--- Data to use Enclosed Below ---

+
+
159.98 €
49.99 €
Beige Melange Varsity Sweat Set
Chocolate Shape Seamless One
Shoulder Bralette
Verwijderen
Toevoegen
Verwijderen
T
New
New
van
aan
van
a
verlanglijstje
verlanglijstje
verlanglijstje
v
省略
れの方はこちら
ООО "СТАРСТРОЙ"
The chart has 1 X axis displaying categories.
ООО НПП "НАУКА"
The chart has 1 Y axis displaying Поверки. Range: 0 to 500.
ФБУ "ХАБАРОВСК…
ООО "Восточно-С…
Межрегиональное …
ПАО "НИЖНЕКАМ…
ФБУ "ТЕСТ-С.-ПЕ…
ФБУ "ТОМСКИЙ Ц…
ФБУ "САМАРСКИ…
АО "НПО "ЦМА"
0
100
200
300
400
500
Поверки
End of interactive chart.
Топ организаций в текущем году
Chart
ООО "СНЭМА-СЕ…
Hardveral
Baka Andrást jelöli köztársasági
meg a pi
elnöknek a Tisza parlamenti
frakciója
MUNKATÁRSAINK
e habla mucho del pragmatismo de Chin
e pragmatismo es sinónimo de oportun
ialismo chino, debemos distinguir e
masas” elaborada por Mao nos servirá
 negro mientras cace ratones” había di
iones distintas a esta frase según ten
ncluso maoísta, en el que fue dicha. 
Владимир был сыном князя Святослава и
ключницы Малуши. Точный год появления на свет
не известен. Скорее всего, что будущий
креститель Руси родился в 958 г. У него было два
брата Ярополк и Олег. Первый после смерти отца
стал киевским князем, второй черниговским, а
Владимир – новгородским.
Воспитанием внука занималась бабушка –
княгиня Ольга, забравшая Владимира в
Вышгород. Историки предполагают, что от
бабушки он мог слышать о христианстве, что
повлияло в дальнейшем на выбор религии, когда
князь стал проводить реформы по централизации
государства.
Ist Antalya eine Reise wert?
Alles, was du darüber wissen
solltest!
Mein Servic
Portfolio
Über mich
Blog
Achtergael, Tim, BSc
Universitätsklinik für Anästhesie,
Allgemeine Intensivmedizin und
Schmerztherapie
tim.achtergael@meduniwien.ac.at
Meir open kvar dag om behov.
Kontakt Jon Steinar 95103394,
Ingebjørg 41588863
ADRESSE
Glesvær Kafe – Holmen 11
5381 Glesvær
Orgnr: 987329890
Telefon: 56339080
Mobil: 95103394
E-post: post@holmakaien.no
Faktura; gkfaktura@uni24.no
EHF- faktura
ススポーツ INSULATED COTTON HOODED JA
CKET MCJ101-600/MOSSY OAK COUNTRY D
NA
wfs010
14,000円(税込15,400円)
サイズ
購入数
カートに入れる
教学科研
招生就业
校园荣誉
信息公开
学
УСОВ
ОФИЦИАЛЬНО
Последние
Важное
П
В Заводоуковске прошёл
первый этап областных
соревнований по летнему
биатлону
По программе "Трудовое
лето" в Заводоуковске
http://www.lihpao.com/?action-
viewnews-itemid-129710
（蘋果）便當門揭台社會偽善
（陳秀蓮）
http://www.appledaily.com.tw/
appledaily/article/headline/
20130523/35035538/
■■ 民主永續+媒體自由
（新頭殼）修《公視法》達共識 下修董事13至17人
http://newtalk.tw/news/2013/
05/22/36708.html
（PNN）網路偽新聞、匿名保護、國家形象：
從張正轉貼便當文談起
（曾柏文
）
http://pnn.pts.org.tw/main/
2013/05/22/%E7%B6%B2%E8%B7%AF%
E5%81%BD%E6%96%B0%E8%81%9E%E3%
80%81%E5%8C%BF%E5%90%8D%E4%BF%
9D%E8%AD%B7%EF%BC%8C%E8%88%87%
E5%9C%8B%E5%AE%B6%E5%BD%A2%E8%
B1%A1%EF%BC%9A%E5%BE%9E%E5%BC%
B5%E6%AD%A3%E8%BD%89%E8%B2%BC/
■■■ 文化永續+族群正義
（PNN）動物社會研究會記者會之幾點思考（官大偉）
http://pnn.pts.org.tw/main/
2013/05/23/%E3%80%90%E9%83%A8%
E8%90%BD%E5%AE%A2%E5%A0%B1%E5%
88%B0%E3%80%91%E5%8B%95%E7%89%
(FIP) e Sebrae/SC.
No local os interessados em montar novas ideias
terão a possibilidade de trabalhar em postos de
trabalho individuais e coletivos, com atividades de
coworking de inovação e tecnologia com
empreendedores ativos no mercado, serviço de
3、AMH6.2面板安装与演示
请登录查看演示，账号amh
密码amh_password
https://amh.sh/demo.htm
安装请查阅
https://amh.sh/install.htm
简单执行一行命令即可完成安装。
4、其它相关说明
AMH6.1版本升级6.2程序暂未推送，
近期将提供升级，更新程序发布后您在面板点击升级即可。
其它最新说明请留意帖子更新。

--- End of Enclosed Data to use ---

Work request: Gather each line in these records that contains the string "pragmatismo".

Reply to the task:
e habla mucho del pragmatismo de Chin
e pragmatismo es sinónimo de oportun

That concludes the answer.